[ACTIVITY] Each entry should be duplicated exactly, with no line missing.

Collected data:
····················

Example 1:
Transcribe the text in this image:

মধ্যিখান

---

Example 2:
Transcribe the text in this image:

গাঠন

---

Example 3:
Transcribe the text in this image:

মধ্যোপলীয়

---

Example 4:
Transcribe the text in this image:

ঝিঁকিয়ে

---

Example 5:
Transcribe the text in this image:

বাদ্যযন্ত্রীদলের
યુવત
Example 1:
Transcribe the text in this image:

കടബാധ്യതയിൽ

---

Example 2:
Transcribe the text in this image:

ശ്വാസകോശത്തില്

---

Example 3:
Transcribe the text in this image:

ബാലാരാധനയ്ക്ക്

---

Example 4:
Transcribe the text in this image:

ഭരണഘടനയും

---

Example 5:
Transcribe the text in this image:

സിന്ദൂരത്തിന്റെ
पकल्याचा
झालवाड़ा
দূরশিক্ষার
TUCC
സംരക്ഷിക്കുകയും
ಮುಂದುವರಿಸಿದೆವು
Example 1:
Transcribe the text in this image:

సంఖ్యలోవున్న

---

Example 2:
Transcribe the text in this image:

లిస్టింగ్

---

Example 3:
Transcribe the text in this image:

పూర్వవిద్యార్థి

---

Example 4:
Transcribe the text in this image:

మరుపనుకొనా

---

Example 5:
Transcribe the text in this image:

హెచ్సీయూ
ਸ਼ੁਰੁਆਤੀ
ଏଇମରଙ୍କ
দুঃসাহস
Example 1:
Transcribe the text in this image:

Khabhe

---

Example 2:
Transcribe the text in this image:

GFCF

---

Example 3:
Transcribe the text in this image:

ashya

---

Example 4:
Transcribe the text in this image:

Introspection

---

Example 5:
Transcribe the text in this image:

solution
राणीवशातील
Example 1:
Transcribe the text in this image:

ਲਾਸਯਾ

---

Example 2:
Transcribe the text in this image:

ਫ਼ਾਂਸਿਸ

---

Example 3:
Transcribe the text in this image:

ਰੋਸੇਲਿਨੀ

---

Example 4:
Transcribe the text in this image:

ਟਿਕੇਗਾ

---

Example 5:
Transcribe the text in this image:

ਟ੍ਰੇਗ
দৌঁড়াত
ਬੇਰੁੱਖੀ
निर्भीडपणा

····················

[REPLY]
Example 1:
Transcribe the text in this image:

মধ্যিখান

---

Example 2:
Transcribe the text in this image:

গাঠন

---

Example 3:
Transcribe the text in this image:

মধ্যোপলীয়

---

Example 4:
Transcribe the text in this image:

ঝিঁকিয়ে

---

Example 5:
Transcribe the text in this image:

বাদ্যযন্ত্রীদলের
યુવત
Example 1:
Transcribe the text in this image:

കടബാധ്യതയിൽ

---

Example 2:
Transcribe the text in this image:

ശ്വാസകോശത്തില്

---

Example 3:
Transcribe the text in this image:

ബാലാരാധനയ്ക്ക്

---

Example 4:
Transcribe the text in this image:

ഭരണഘടനയും

---

Example 5:
Transcribe the text in this image:

സിന്ദൂരത്തിന്റെ
पकल्याचा
झालवाड़ा
দূরশিক্ষার
TUCC
സംരക്ഷിക്കുകയും
ಮುಂದುವರಿಸಿದೆವು
Example 1:
Transcribe the text in this image:

సంఖ్యలోవున్న

---

Example 2:
Transcribe the text in this image:

లిస్టింగ్

---

Example 3:
Transcribe the text in this image:

పూర్వవిద్యార్థి

---

Example 4:
Transcribe the text in this image:

మరుపనుకొనా

---

Example 5:
Transcribe the text in this image:

హెచ్సీయూ
ਸ਼ੁਰੁਆਤੀ
ଏଇମରଙ୍କ
দুঃসাহস
Example 1:
Transcribe the text in this image:

Khabhe

---

Example 2:
Transcribe the text in this image:

GFCF

---

Example 3:
Transcribe the text in this image:

ashya

---

Example 4:
Transcribe the text in this image:

Introspection

---

Example 5:
Transcribe the text in this image:

solution
राणीवशातील
Example 1:
Transcribe the text in this image:

ਲਾਸਯਾ

---

Example 2:
Transcribe the text in this image:

ਫ਼ਾਂਸਿਸ

---

Example 3:
Transcribe the text in this image:

ਰੋਸੇਲਿਨੀ

---

Example 4:
Transcribe the text in this image:

ਟਿਕੇਗਾ

---

Example 5:
Transcribe the text in this image:

ਟ੍ਰੇਗ
দৌঁড়াত
ਬੇਰੁੱਖੀ
निर्भीडपणा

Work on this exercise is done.